Some articles in the literature address the questions posed here. Chari and Kehoe (2009) use US firm-level data and find that the amount spent on investment exceeds the amount of internally-available funds (revenues minus wages minus material costs minus interest payments minus taxes) for only 16% of all firms considered. If investment could in principal be done using the firms’ own funds, then the role for financial intermediaries is obviously diminished. Haldane (2010) discusses in detail the earnings of the financial sector and concludes that “risk illusion, rather than a productivity miracle, appears to have driven high returns to finance”. Philippon and Reshef (2008) study wages earned in the financial sector and conclude that a large part of the observed wage differential between the financial sector and the rest of the economy cannot be explained by observables like skill differences, but is likely to be due to the presence of rents. Philippon (2008) argues that an increase in the types of firms that invest (young firms) can explain part of the increased income share of the financial sector; the increase in the last decade remains puzzling.

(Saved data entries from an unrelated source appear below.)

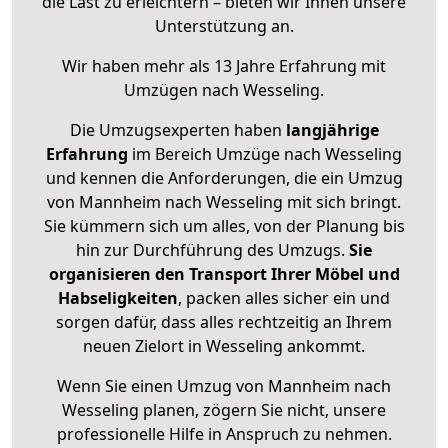
die Last zu erleichtern – bieten wir Ihnen unsere
Unterstützung an.
Wir haben mehr als 13 Jahre Erfahrung mit
Umzügen nach
Wesseling
.
Die Umzugsexperten haben
langjährige
Erfahrung
im Bereich Umzüge nach Wesseling
und kennen die Anforderungen, die ein Umzug
von Mannheim nach Wesseling mit sich bringt.
Sie kümmern sich um alles, von der Planung bis
hin zur Durchführung des Umzugs.
Sie
organisieren den Transport Ihrer Möbel und
Habseligkeiten
, packen alles sicher ein und
sorgen dafür, dass alles rechtzeitig an Ihrem
neuen Zielort in Wesseling ankommt.
Wenn Sie einen Umzug von Mannheim nach
Wesseling planen, zögern Sie nicht, unsere
professionelle Hilfe in Anspruch zu nehmen.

A similar view is expressed by Popov and Smets (2011), who argue that deeper financial markets in the US relative to those of the European continent are, to a large extent, responsible for the larger increases in productivity and faster pace of industrial innovation. One piece of evidence supporting this view is the empirical study of Popov and Roosenboom (2009), who find that better access to private equity and venture capital have a positive impact on the number of patents. Den Haan and Sterk (2011) reconsider the popular hypothesis that innovations in financial markets should make it easier for financial institutions to smooth business cycles. The idea of this hypothesis is that better access to bank finance ensures that consumers and firms do not have to make decisions that are bad for the economy as a whole, such as firing workers or postponing purchases which in turn could trigger additional layoffs. Den Haan and Sterk (2011) analyse in detail the behaviour of consumer loans and real activity, and find that there is no evidence that supports the hypothesis that financial innovations dampened business cycles, even when the recent crisis is excluded. Lozej (2011) addresses the same question using firm loans. Although the evidence presented by Lozej (2011) is a bit more mixed, there is at best weak evidence that the changes in the financial sector contributed to smaller business cycles during the period before the recent crisis.

Conclusion
The literature indicates that some tasks of the financial sector are beneficial, some attributes of financial institutions matter, and others matter less so or not at all. The recent publication of the Vickers report is a good occasion to investigate what activities of the financial sector are beneficial for today’s way of life, and whether they are affected by proposed regulation. Without doubt, various proposed changes in regulation will be costly for the financial sector and make it more difficult for the sector to perform some activities. But that is not necessarily a bad thing. If a change would cost the financial sector, say, one billion a year but does not affect the total amount being produced, then it just means that there is an extra billion for the other sectors.